--- Material for this exercise Enclosed Below ---

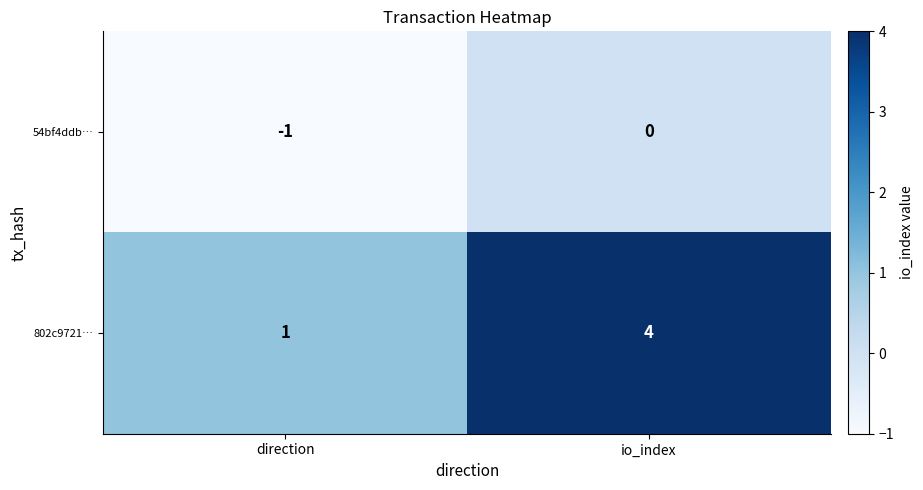

What is the sum of the 802c9721… values at io_index and direction?

5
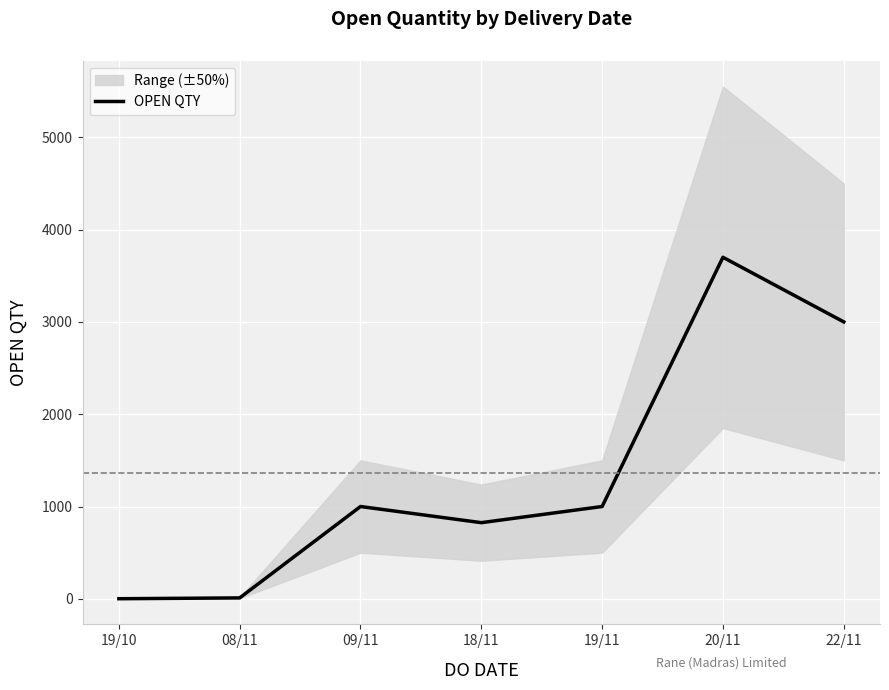

How many interior local valleys (lower than both neighbors) does the data have?

1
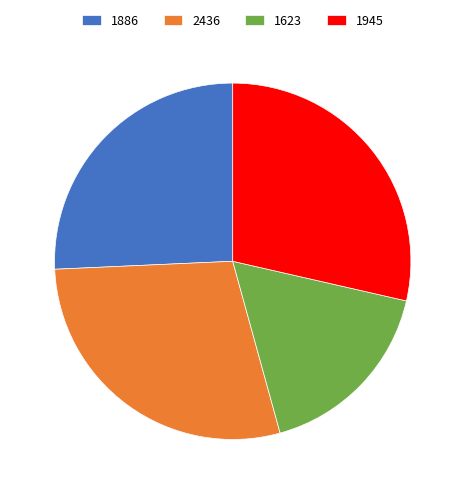

Is it true that 1945 is 29% of the pie?

True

--- End of Enclosed Material for this exercise ---

**Task to complete:** Please count the lines in the listing above that contain the word "many", treating uppercase and lowercase as different. Reply with the number alone.

**Your response:** 1